+++ The input
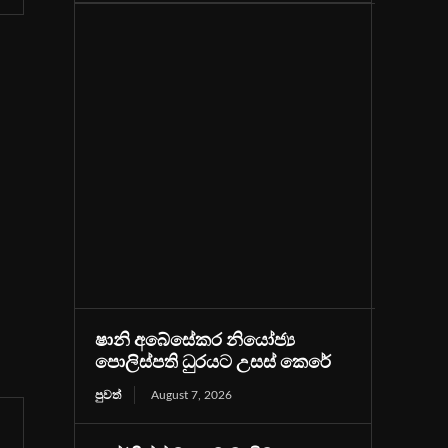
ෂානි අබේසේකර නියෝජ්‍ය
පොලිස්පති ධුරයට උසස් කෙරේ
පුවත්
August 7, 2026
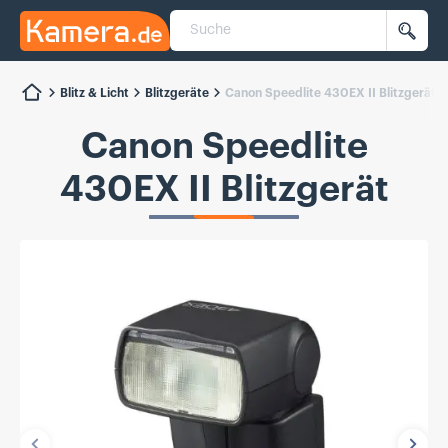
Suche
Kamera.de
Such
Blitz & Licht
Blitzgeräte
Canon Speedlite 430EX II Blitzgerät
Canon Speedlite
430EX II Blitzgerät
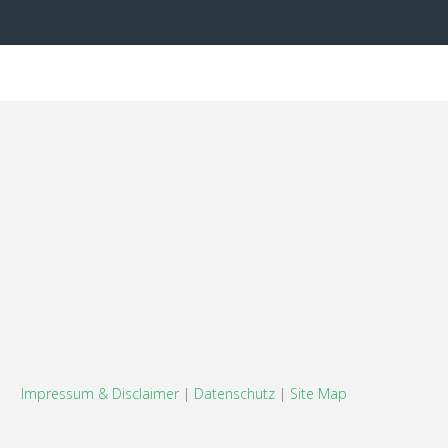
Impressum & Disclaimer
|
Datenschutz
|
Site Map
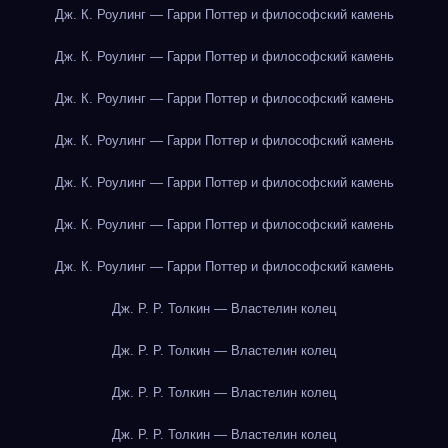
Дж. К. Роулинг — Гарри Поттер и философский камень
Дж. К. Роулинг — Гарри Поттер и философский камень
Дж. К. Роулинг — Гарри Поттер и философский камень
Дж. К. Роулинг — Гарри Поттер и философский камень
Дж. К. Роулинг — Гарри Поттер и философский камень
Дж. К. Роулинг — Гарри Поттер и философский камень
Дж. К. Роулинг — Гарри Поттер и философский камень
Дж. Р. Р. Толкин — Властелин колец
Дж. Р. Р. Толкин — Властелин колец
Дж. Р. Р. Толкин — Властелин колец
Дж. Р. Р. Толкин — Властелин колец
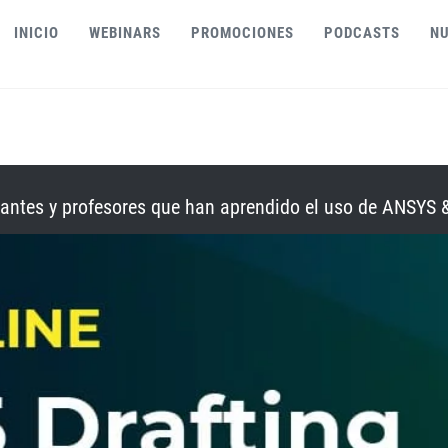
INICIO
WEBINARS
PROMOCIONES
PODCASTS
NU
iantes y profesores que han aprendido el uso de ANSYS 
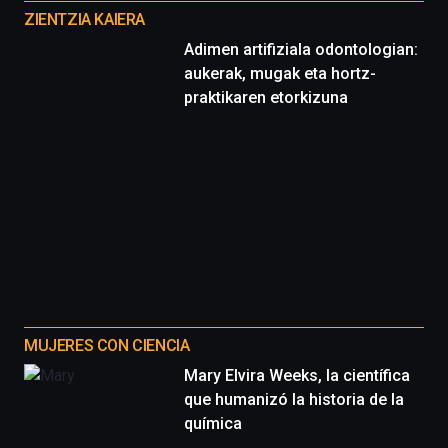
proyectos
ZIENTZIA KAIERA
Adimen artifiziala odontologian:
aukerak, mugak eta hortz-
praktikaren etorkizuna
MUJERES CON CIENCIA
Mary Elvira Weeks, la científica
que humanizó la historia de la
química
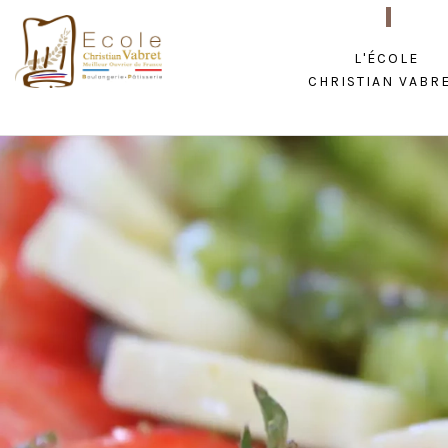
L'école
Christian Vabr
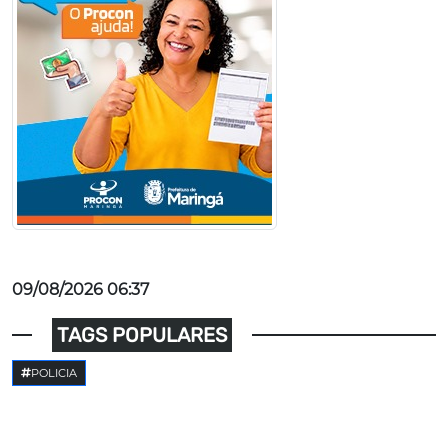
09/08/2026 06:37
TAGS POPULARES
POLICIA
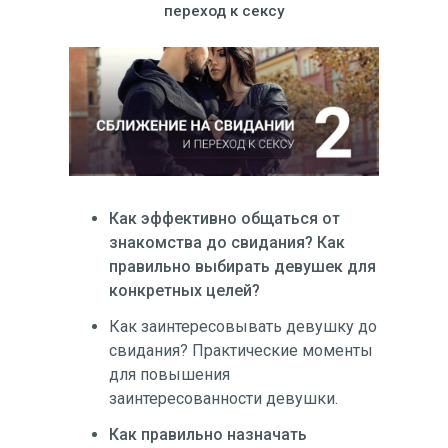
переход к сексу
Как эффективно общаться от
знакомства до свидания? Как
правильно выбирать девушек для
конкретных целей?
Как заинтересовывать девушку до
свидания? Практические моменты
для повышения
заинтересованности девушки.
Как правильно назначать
++++++
→ **What the task asks**
Please give all the records again with "Site Map" swapped for "Sitemap", keep everything else the same, and omit the pictures.

→ **Response to this exercise**
ෂානි අබේසේකර නියෝජ්‍ය
පොලිස්පති ධුරයට උසස් කෙරේ
පුවත්
August 7, 2026
Suche
Kamera.de
Such
Blitz & Licht
Blitzgeräte
Canon Speedlite 430EX II Blitzgerät
Canon Speedlite
430EX II Blitzgerät
Impressum & Disclaimer
|
Datenschutz
|
Sitemap
Дж. К. Роулинг — Гарри Поттер и философский камень
Дж. К. Роулинг — Гарри Поттер и философский камень
Дж. К. Роулинг — Гарри Поттер и философский камень
Дж. К. Роулинг — Гарри Поттер и философский камень
Дж. К. Роулинг — Гарри Поттер и философский камень
Дж. К. Роулинг — Гарри Поттер и философский камень
Дж. К. Роулинг — Гарри Поттер и философский камень
Дж. Р. Р. Толкин — Властелин колец
Дж. Р. Р. Толкин — Властелин колец
Дж. Р. Р. Толкин — Властелин колец
Дж. Р. Р. Толкин — Властелин колец
INICIO
WEBINARS
PROMOCIONES
PODCASTS
NU
iantes y profesores que han aprendido el uso de ANSYS 
proyectos
ZIENTZIA KAIERA
Adimen artifiziala odontologian:
aukerak, mugak eta hortz-
praktikaren etorkizuna
MUJERES CON CIENCIA
Mary Elvira Weeks, la científica
que humanizó la historia de la
química
L'école
Christian Vabr
09/08/2026 06:37
TAGS POPULARES
POLICIA
переход к сексу
Как эффективно общаться от
знакомства до свидания? Как
правильно выбирать девушек для
конкретных целей?
Как заинтересовывать девушку до
свидания? Практические моменты
для повышения
заинтересованности девушки.
Как правильно назначать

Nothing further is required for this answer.